▸ **Input**
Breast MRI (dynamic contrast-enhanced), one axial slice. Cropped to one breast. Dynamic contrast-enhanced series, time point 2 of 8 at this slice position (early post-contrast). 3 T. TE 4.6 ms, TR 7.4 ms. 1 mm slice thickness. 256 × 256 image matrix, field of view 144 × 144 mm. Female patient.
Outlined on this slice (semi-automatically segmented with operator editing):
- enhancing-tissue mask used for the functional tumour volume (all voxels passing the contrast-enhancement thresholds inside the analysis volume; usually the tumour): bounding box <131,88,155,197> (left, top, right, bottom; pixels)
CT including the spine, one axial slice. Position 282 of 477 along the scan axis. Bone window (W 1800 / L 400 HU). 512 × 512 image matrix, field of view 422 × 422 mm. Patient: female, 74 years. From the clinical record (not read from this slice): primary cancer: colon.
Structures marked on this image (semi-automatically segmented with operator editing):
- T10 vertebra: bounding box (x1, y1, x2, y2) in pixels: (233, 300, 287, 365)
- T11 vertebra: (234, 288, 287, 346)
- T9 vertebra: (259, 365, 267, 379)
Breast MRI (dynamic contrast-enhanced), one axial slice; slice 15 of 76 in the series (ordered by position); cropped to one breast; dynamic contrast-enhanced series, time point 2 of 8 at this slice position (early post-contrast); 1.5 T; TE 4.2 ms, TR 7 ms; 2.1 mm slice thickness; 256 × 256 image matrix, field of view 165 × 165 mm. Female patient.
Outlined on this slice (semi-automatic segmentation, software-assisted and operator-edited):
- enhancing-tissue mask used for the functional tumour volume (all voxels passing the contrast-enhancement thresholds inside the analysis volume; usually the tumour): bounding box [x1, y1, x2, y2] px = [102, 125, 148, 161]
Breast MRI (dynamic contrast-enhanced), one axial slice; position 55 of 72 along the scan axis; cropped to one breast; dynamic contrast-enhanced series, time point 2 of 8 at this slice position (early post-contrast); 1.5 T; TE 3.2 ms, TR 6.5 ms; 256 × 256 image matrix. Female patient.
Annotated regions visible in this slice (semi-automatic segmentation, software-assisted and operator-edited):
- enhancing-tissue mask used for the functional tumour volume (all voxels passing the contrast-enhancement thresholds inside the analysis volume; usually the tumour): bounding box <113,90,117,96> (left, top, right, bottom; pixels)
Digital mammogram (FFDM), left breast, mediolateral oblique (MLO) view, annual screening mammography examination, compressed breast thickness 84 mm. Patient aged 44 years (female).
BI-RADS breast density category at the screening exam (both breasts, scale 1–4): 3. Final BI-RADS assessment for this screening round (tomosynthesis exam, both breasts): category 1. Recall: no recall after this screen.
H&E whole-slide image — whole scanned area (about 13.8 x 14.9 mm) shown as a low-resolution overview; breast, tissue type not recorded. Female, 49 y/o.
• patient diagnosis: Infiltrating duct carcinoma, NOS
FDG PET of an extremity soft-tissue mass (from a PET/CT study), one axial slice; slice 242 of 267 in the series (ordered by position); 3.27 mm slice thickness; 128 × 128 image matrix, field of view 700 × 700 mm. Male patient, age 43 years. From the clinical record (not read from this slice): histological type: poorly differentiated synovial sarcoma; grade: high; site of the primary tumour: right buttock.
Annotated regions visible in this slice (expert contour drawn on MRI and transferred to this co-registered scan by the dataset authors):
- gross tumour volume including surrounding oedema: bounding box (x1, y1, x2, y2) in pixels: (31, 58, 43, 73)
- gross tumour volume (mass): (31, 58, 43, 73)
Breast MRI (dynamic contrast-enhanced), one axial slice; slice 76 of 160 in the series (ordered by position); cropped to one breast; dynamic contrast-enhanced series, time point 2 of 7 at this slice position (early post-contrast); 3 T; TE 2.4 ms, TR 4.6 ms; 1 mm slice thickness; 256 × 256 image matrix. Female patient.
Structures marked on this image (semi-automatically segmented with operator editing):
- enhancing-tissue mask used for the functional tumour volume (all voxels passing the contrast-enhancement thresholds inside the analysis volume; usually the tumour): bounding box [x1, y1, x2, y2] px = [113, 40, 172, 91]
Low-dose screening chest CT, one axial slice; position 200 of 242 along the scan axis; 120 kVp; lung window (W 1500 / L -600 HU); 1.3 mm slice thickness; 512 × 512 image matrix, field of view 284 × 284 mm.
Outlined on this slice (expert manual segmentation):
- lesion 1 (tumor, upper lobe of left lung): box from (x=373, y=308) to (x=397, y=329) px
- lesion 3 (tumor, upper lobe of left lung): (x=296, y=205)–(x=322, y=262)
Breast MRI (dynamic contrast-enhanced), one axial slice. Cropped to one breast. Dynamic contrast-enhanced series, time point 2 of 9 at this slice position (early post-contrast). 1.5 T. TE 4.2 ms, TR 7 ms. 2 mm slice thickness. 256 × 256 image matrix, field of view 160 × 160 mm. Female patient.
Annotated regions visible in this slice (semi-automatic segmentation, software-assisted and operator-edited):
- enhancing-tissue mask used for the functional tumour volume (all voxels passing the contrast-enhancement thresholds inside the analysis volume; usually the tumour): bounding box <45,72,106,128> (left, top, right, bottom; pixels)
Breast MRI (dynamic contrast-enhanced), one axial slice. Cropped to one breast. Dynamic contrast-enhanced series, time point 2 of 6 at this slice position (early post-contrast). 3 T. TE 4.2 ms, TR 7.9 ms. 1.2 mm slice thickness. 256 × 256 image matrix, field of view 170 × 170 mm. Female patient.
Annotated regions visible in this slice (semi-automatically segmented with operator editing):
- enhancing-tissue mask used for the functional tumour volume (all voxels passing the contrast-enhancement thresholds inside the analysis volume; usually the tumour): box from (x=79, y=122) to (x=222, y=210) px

▸ **Exercise**
Write every record above out again exactly as it stands.

▸ **Solution**
Breast MRI (dynamic contrast-enhanced), one axial slice. Cropped to one breast. Dynamic contrast-enhanced series, time point 2 of 8 at this slice position (early post-contrast). 3 T. TE 4.6 ms, TR 7.4 ms. 1 mm slice thickness. 256 × 256 image matrix, field of view 144 × 144 mm. Female patient.
Outlined on this slice (semi-automatically segmented with operator editing):
- enhancing-tissue mask used for the functional tumour volume (all voxels passing the contrast-enhancement thresholds inside the analysis volume; usually the tumour): bounding box <131,88,155,197> (left, top, right, bottom; pixels)
CT including the spine, one axial slice. Position 282 of 477 along the scan axis. Bone window (W 1800 / L 400 HU). 512 × 512 image matrix, field of view 422 × 422 mm. Patient: female, 74 years. From the clinical record (not read from this slice): primary cancer: colon.
Structures marked on this image (semi-automatically segmented with operator editing):
- T10 vertebra: bounding box (x1, y1, x2, y2) in pixels: (233, 300, 287, 365)
- T11 vertebra: (234, 288, 287, 346)
- T9 vertebra: (259, 365, 267, 379)
Breast MRI (dynamic contrast-enhanced), one axial slice; slice 15 of 76 in the series (ordered by position); cropped to one breast; dynamic contrast-enhanced series, time point 2 of 8 at this slice position (early post-contrast); 1.5 T; TE 4.2 ms, TR 7 ms; 2.1 mm slice thickness; 256 × 256 image matrix, field of view 165 × 165 mm. Female patient.
Outlined on this slice (semi-automatic segmentation, software-assisted and operator-edited):
- enhancing-tissue mask used for the functional tumour volume (all voxels passing the contrast-enhancement thresholds inside the analysis volume; usually the tumour): bounding box [x1, y1, x2, y2] px = [102, 125, 148, 161]
Breast MRI (dynamic contrast-enhanced), one axial slice; position 55 of 72 along the scan axis; cropped to one breast; dynamic contrast-enhanced series, time point 2 of 8 at this slice position (early post-contrast); 1.5 T; TE 3.2 ms, TR 6.5 ms; 256 × 256 image matrix. Female patient.
Annotated regions visible in this slice (semi-automatic segmentation, software-assisted and operator-edited):
- enhancing-tissue mask used for the functional tumour volume (all voxels passing the contrast-enhancement thresholds inside the analysis volume; usually the tumour): bounding box <113,90,117,96> (left, top, right, bottom; pixels)
Digital mammogram (FFDM), left breast, mediolateral oblique (MLO) view, annual screening mammography examination, compressed breast thickness 84 mm. Patient aged 44 years (female).
BI-RADS breast density category at the screening exam (both breasts, scale 1–4): 3. Final BI-RADS assessment for this screening round (tomosynthesis exam, both breasts): category 1. Recall: no recall after this screen.
H&E whole-slide image — whole scanned area (about 13.8 x 14.9 mm) shown as a low-resolution overview; breast, tissue type not recorded. Female, 49 y/o.
• patient diagnosis: Infiltrating duct carcinoma, NOS
FDG PET of an extremity soft-tissue mass (from a PET/CT study), one axial slice; slice 242 of 267 in the series (ordered by position); 3.27 mm slice thickness; 128 × 128 image matrix, field of view 700 × 700 mm. Male patient, age 43 years. From the clinical record (not read from this slice): histological type: poorly differentiated synovial sarcoma; grade: high; site of the primary tumour: right buttock.
Annotated regions visible in this slice (expert contour drawn on MRI and transferred to this co-registered scan by the dataset authors):
- gross tumour volume including surrounding oedema: bounding box (x1, y1, x2, y2) in pixels: (31, 58, 43, 73)
- gross tumour volume (mass): (31, 58, 43, 73)
Breast MRI (dynamic contrast-enhanced), one axial slice; slice 76 of 160 in the series (ordered by position); cropped to one breast; dynamic contrast-enhanced series, time point 2 of 7 at this slice position (early post-contrast); 3 T; TE 2.4 ms, TR 4.6 ms; 1 mm slice thickness; 256 × 256 image matrix. Female patient.
Structures marked on this image (semi-automatically segmented with operator editing):
- enhancing-tissue mask used for the functional tumour volume (all voxels passing the contrast-enhancement thresholds inside the analysis volume; usually the tumour): bounding box [x1, y1, x2, y2] px = [113, 40, 172, 91]
Low-dose screening chest CT, one axial slice; position 200 of 242 along the scan axis; 120 kVp; lung window (W 1500 / L -600 HU); 1.3 mm slice thickness; 512 × 512 image matrix, field of view 284 × 284 mm.
Outlined on this slice (expert manual segmentation):
- lesion 1 (tumor, upper lobe of left lung): box from (x=373, y=308) to (x=397, y=329) px
- lesion 3 (tumor, upper lobe of left lung): (x=296, y=205)–(x=322, y=262)
Breast MRI (dynamic contrast-enhanced), one axial slice. Cropped to one breast. Dynamic contrast-enhanced series, time point 2 of 9 at this slice position (early post-contrast). 1.5 T. TE 4.2 ms, TR 7 ms. 2 mm slice thickness. 256 × 256 image matrix, field of view 160 × 160 mm. Female patient.
Annotated regions visible in this slice (semi-automatic segmentation, software-assisted and operator-edited):
- enhancing-tissue mask used for the functional tumour volume (all voxels passing the contrast-enhancement thresholds inside the analysis volume; usually the tumour): bounding box <45,72,106,128> (left, top, right, bottom; pixels)
Breast MRI (dynamic contrast-enhanced), one axial slice. Cropped to one breast. Dynamic contrast-enhanced series, time point 2 of 6 at this slice position (early post-contrast). 3 T. TE 4.2 ms, TR 7.9 ms. 1.2 mm slice thickness. 256 × 256 image matrix, field of view 170 × 170 mm. Female patient.
Annotated regions visible in this slice (semi-automatically segmented with operator editing):
- enhancing-tissue mask used for the functional tumour volume (all voxels passing the contrast-enhancement thresholds inside the analysis volume; usually the tumour): box from (x=79, y=122) to (x=222, y=210) px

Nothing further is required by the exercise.